In the national interest…The Military Service Act, January 1916
I am going to start this blog post by asking a few questions. If faced with compulsory military service today, what would be the impact on our own individual lives? Would we need time to settle our domestic responsibilities before being able to serve? Would it be in the national interest for us to stay in the employment, training or social role which we currently hold? And what personnel would businesses and industries require to ensure the continued support to our local communities, especially the young and elderly?
Fortunately for us in Britain today these questions are purely hypothetical but 97 years ago (give or take a few days), on 27 January 1916, the British Government passed the first Military Service Act, meaning compulsory military service for every British male aged between 18 and 41 who was either unmarried or a widower without children. Exemption could be granted from this conscription into the military forces with a Tribunal system established to hear applications and appeals at local district or borough level, County appeal and a final Central appeal level in London.
The examples used for today’s post are taken from just one of the 104 boxes of case papers in our collection of Middlesex Appeal Tribunal case papers in our record series MH47, specifically the first box of case papers filed by the Tribunal for men conscripted directly by The Military Service Act (coded with a letter ‘M’) in 1916. Crucially these case papers highlight how the Military Service Act impacted upon individual households, local communities, local businesses and national industries but they also underline the delicate manpower decisions faced by the Tribunals when hearing applications or appeals for exemption.
The first case paper filed by the Middlesex Appeal Tribunal, coded ‘M1’, was an appeal for exemption for Wilfred Wheeler. In fact, it was not Mr Wheeler who was applying for exemption, it was his employer. The British Ebonite Company Limited claimed that Mr Wheeler was an essential employee in the war industry of rubber manufacturing and that it was in the national interest that he should remain in this role (see picture, left). The appeal form submitted to the Tribunal states that removing Mr Wheeler from this role would “seriously interfere” with the company delivering orders of “war material” including “rifle grenades” and “French mines”. Crucially, the Military Representative outlined that without any prior experience in this industry and only with six months service with the company, Mr Wheeler could easily be replaced by an inexperienced colleague or new employee who fell outside the stipulations of the Military Service Act (see picture, below right). The appeal was rejected by the Middlesex Appeal Tribunal and Mr Wheeler was called up to serve.
A little further on in the same box (MH 47/8) we come across two individual appeals for exemption from two chemists. Case paper ‘M44’ being for Frederick Charles Williams of Ealing and case paper ‘M53’ for Vincent Cornelius Ellis of Northwood. Interestingly both men indicated that their employment included the dispensing of medicines under the National Insurance Act of 1911, which was described as being an essential role in meeting the needs of the local communities to where they worked. Despite this claim, both appeals were dismissed by the Appeal Tribunal.
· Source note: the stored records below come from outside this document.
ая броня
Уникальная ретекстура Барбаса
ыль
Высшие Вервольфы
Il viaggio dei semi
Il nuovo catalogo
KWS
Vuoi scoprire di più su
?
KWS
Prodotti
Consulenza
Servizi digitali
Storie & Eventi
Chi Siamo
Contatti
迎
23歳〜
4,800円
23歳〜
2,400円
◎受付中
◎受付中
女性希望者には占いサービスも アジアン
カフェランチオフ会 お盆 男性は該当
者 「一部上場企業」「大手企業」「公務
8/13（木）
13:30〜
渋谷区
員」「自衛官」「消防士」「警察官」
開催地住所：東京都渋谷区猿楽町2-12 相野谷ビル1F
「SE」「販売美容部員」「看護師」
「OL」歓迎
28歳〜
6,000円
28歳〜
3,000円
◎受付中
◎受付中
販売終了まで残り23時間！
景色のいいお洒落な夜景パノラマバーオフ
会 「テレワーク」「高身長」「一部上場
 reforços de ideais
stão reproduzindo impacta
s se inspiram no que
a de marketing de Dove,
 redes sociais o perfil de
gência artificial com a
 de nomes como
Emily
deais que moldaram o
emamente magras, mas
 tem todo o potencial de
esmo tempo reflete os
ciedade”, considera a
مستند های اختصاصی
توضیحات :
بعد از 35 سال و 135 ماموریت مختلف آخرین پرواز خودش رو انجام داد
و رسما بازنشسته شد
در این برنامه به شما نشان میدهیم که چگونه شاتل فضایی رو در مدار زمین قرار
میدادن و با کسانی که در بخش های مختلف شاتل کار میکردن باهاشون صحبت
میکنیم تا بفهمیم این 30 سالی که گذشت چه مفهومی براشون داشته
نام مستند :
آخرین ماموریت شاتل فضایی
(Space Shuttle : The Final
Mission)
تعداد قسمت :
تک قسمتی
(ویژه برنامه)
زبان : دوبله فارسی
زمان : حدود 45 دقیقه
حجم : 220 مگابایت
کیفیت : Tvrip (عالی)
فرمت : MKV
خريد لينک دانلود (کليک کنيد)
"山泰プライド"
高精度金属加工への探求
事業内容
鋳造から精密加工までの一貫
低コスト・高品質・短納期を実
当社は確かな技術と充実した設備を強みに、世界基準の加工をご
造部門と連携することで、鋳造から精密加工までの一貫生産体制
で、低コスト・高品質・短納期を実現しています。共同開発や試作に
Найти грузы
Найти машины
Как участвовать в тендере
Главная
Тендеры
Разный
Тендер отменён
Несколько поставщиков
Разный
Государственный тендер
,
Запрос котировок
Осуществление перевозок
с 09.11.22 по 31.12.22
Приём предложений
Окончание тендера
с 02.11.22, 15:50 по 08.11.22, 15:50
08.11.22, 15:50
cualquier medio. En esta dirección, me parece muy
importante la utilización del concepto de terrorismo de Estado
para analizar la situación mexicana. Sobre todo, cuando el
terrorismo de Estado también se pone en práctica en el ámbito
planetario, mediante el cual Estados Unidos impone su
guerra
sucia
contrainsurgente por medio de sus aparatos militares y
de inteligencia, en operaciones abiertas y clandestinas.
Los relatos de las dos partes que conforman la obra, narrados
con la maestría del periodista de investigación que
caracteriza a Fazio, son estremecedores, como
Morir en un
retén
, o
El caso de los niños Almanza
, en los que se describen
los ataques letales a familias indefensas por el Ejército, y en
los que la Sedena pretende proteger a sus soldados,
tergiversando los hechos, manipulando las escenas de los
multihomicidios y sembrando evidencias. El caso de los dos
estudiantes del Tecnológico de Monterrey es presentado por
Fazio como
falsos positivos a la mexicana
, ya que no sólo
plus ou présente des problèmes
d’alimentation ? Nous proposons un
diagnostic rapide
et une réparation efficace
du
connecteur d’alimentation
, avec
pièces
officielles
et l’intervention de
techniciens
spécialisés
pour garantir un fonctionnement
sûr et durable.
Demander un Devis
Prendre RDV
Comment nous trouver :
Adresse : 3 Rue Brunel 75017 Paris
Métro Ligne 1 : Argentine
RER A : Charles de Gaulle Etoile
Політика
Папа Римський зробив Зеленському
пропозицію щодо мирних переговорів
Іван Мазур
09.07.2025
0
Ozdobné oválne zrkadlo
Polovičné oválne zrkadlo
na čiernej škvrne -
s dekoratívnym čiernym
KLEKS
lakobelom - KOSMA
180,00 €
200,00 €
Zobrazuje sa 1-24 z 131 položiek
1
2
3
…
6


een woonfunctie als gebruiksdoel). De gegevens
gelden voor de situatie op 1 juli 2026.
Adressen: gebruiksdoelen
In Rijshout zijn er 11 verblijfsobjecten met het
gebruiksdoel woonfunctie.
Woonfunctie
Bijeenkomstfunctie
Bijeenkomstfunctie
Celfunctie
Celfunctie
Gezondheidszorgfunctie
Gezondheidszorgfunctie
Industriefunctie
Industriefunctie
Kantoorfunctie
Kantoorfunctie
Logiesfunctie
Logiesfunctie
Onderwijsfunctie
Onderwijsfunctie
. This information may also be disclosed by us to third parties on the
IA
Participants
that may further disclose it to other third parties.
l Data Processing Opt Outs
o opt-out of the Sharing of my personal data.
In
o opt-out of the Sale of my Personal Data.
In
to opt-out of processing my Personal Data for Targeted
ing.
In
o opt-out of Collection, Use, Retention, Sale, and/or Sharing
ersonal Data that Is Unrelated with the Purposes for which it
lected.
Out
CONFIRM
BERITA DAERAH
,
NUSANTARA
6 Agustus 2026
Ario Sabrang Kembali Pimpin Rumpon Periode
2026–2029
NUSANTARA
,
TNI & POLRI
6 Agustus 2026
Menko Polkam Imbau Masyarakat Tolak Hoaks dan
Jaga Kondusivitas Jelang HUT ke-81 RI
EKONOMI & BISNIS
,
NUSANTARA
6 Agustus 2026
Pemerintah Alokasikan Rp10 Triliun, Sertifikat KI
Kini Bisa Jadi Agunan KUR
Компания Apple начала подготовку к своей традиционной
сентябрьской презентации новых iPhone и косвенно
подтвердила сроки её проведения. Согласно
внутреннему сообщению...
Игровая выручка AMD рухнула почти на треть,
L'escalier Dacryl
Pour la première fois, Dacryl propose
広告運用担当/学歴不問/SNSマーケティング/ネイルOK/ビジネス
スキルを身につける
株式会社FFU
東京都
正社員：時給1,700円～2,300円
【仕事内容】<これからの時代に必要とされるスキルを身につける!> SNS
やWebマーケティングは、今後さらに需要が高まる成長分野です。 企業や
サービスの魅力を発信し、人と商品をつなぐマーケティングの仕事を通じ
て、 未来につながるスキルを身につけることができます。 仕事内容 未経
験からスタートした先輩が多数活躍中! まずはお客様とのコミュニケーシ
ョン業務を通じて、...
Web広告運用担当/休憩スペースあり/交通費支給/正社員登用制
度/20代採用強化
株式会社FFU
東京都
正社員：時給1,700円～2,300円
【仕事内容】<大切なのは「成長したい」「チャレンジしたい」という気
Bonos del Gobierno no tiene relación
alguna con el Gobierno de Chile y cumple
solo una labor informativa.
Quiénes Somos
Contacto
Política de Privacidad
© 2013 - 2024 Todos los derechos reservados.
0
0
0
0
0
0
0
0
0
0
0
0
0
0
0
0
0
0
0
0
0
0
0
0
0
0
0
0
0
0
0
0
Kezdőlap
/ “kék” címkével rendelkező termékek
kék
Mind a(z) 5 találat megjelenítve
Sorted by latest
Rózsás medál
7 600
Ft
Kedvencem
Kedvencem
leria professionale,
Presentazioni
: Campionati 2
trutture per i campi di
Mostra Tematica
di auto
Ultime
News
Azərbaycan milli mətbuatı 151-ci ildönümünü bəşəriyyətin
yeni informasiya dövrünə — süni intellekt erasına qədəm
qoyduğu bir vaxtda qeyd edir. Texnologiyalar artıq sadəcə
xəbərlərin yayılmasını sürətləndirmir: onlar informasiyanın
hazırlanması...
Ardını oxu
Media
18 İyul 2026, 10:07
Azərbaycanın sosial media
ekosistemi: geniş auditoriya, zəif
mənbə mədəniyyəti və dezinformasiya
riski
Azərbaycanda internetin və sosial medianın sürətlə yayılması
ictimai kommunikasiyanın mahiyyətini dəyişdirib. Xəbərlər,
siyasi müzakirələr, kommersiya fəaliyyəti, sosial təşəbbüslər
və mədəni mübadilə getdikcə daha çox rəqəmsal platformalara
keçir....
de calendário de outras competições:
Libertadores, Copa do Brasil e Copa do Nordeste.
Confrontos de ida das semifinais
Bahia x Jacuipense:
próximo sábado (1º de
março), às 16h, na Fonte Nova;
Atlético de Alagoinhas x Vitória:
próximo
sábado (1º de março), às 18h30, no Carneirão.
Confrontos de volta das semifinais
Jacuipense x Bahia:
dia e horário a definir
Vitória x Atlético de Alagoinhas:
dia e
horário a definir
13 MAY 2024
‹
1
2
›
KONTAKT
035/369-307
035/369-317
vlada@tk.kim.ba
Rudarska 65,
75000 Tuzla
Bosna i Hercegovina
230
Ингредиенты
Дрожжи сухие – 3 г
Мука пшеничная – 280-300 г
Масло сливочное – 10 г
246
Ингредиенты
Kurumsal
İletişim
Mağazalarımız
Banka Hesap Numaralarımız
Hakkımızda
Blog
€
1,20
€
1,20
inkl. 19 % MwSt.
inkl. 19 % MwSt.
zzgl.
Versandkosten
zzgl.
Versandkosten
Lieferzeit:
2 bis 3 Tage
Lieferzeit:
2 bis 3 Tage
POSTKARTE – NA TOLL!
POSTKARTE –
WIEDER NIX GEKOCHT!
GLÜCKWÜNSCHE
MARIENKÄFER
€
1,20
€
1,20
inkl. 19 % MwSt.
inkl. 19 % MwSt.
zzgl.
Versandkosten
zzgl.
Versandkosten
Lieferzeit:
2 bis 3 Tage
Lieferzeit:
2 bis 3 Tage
Finally for today’s post, I offer the case of Percy Kaye of Sunbury. Case paper ‘M68’ reveals that Mr Kaye was intending to serve, having already approached the Royal Naval Air Service in September 1915 (see picture, left). His appeal against conscription is based on needing more time to settle his photography business interests, specifically to collect the debts owed to him before being called up. Although the local tribunal at Sunbury-on-Thames rejected this application, they did suggest that the Middlesex Appeal Tribunal might find it justifiable to grant a temporary exemption to allow these responsibilities to be tied up. The Appeal tribunal dismissed the appeal but unfortunately do not provide any details as to why.
These examples indicate just a few of the many different ways in which the Military Service Act impacted upon British society between 1916 and 1918, be it upon the independent business owner (Mr Kaye), key personnel to local communities (Mr Ellis and Mr Williams) or the manpower concerns of essential industries (British Ebonite Company/Mr Wheeler). What we can also begin to see however, is that Tribunals were not only expected to ensure a suitable supply of men for military service by rejecting unjustifiable appeals for exemption but also how the Tribunals were faced with delicate act of balancing the needs of the military with the needs of essential national industries as well as the needs of local communities.
I hope these few examples therefore help to highlight the complexities of deciding what was ‘in the national interest’ between 1916 and 1918 when hearing claims for exemption from conscription. Likewise, I hope that as the project develops, we can continue to highlight the many legitimate reasons why exemptions were requested, so to move away from stereotypical assumptions about those that did not serve during periods of war.
I’d like to take this opportunity to thank our project team of staff and volunteers – Linda, Jean, Chris, Kate, Mark, Elizabeth, Maureen, Susan, John, Roy and Nigel – for all their hard work in re-sorting and preparing the MH 47 records for scanning, which has now commenced. This will be followed by quality assurance work of the scanned images before a process of transcription.